2012/12/02

José Saramago : Relevé de Terre

Si j’avais à qualifier la petite musique de José de Souza, dit Saramago, je la dirais médiévale : à mi-chemin entre le plain-chant d’un oratorio et la poésie profane d’un trouvère occitan. Puis, précisant davantage ma pensée, j’ajouterais peut-être ceci : une espèce de croisement entre Bach et Bernard de Ventadour : entre la Passion selon Saint Matthieu (interprétée par le philharmonique de Berlin) et Can vei la lauzeta (exécuté par l’Ensemble-Unicorn). Et puis, quand mon petit singe savant en aurait fini avec ses cabrioles, je dirais à peu près la même chose, mais de façon beaucoup plus sobre : lire Saramago, c’est comme écouter quelqu’un. Impression de se retrouver dans un café Maure, assis en face d’un vieux chibani à la langue bien pendue. Rien que lui et vous. Et le silence autour alors que la nuit tombe sur l’Alentejo. 

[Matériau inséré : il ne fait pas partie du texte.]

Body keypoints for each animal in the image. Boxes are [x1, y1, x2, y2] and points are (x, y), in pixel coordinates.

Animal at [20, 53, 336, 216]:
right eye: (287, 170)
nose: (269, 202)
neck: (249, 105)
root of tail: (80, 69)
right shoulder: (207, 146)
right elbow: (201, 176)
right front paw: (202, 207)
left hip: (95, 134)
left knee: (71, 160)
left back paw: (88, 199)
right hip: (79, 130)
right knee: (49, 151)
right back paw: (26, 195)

« Parler, c’est faire de la musique » dirait-il de sa voix grave et mélodieuse, où s’entremêleraient le gazouillis d’une alouette, le tic-tac d’une horloge et le babillage d’un enfant. Sur la table, outre deux verres de Vinho verde déjà bien entamés, se trouveraient également un épi de blé séché et une poignée de terre ocre amassée en tas. Ses dents crisseraient un peu : « Celui qui se tait autant que je me suis tu ne pourra mourir sans tout dire » Le peuple des opprimés parlerait ici à travers lui et donnerait à son murmure la puissance d’une clameur. « J’ai en mémoire ma traversée de la vie » Une mémoire encombrée de milliers d’ombres anonymes, qui auraient pour nom : Domingos, Maria, João, Joaquim, Alberto, Faustina, António, Requinta… Tous, le dos courbé sur la glèbe, du lever au coucher du soleil et du premier jour au dernier soir de leur vie. « Jerónimo Melrinho et Josefa Caixinha… » apparaîtraient deux vagues silhouettes à l’horizon, des humiliés parmi d’autres, oubliés comme tant d’autres, mais que les souvenirs impérissables d’un enfant ramèneraient à la vie. Rien qu’eux et nous. Et le silence alentour, alors que des trombes d’eau s’abattraient soudain sur l’Alentejo : « Il commença à pleuvoir sur eux vers la fin de l'après-midi… » ainsi débute l’histoire.